Campylobacter jejuni persistently colonizes gnotobiotic altered Schaedler flora C3H/HeN mice and induces mild colitis

Meghan Wymore Brand 1, Orhan Sahin 2, Jesse M Hostetter 3, Julian Trachsel 4, Qijing Zhang 5, Michael J Wannemuehler 6,
PMCID: PMC7657340  PMID: 33098301

ABSTRACT

Campylobacter jejuni is a major cause of food-borne human bacterial gastroenteritis but animal models for C. jejuni mediated disease remain limited because C. jejuni poorly colonizes immunocompetent, conventionally-reared (Conv-R) mice. Thus, a reliable rodent model (i.e. persistent colonization) is desirable in order to evaluate C. jejuni-mediated gastrointestinal disease and mechanisms of pathogenicity. As the nature and complexity of the microbiota likely impacts colonization resistance for C. jejuni, Conv-R and gnotobiotic C3H/HeN mice were used to evaluate the persistence of C. jejuni colonization and development of disease. A total of four C. jejuni isolates readily and persistently colonized ASF mice and induced mild mucosal inflammation in the proximal colon, but C. jejuni did not stably colonize nor induce lesions in Conv-R mice. This suggests that the pathogenesis of C. jejuni is influenced by the microbiota, and that ASF mice offer a reproducible model to study the influence of the microbiota on the ability of C. jejuni to colonize the gut and to mediate gastroenteritis.

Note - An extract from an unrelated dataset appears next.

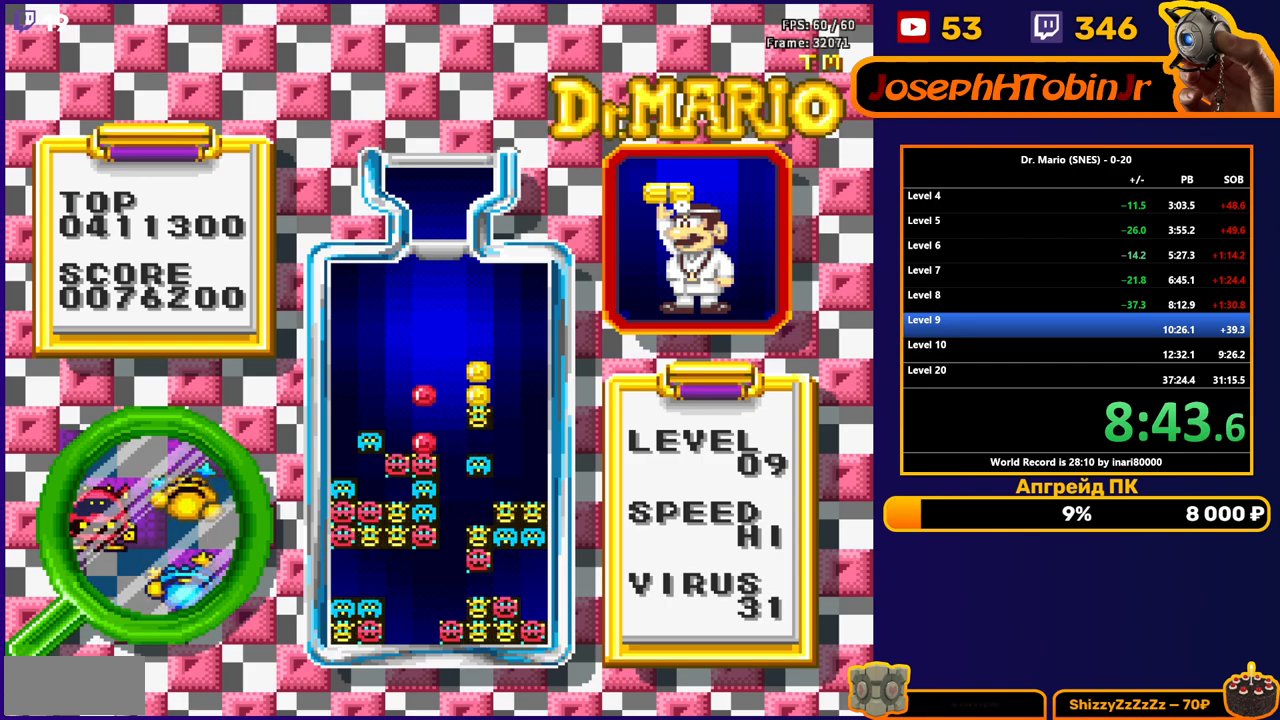
{"buttons": [], "events": []}
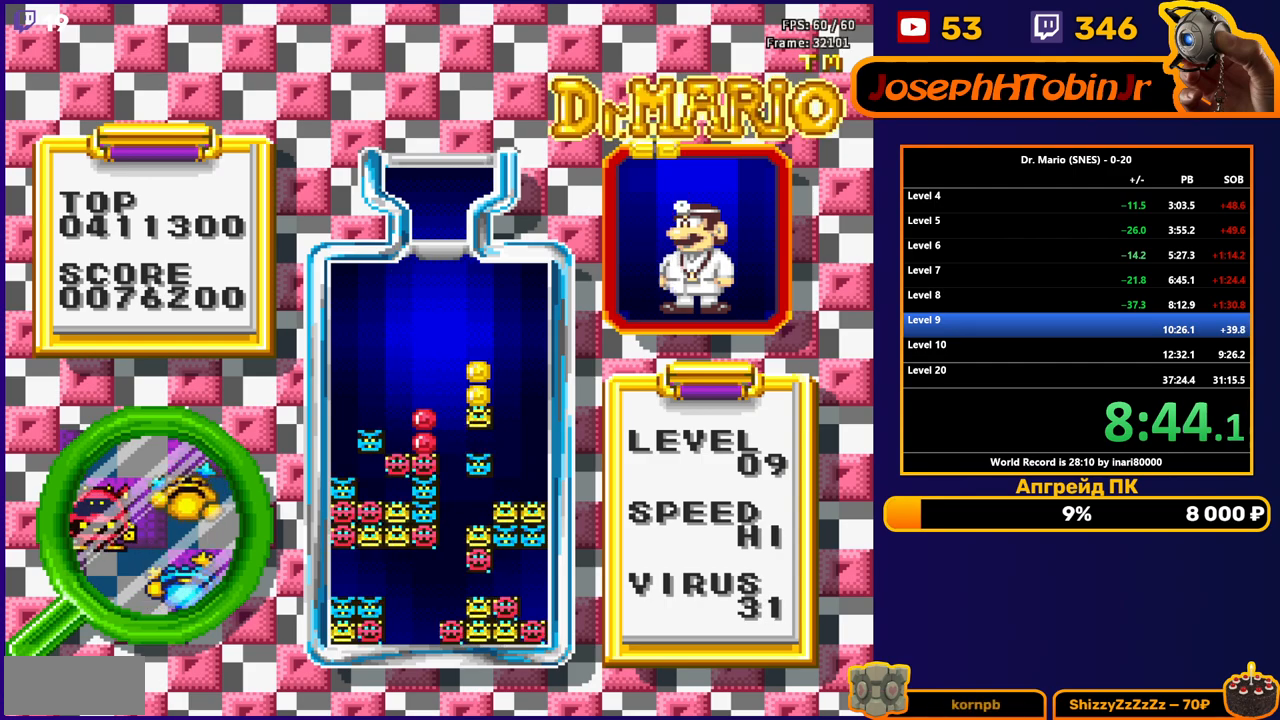
{"buttons": [], "events": [[367, "B", "down"], [367, "DPAD_RIGHT", "down"], [450, "DPAD_RIGHT", "up"], [467, "B", "up"]]}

Keywords: Campylobacter jejuni, campylobacteriosis, altered Schaedler flora, colitis, microbiota, gnotobiotic

Gnotobiotic, ASF mice offer a useful model to evaluate the impact of persistent, host-pathogen interactions including the unique opportunity to evaluate bacterial provocateurs including C. jejuni that contribute to IBD.

INTRODUCTION

Campylobacter jejuni is a major cause of human bacterial gastroenteritis worldwide with increasing case prevalence in developed countries (Skirrow 1994; Kaakoush et al. 2015). Campylobacter-induced gastroenteritis is usually self-limiting, but some patients progress to develop Guillain–Barre syndrome, an autoimmune disease mediated by adaptive immune responses to C. jejuni antigens (Kaakoush et al. 2015). Inflammatory bowel disease, functional gastrointestinal (GI) disorders such as irritable bowel syndrome (IBS) and other GI conditions have been associated with GI colonization by different species of Campylobacter (Kaakoush et al. 2015; Axelrad et al. 2019; Scallan Walter et al. 2019). Campylobacter jejuni naturally colonizes the GI tract of poultry, and poultry meat serves as a vector for transmission to humans, along with contaminated milk, water and other animal meat products (Skirrow 1994; Kaakoush et al. 2015). In addition to its food-borne disease significance, C. jejuni also has a veterinary impact as it causes abortion in small ruminants, and human transmission may occur through contact with infected animals (Skirrow 1994; Kaakoush et al. 2015).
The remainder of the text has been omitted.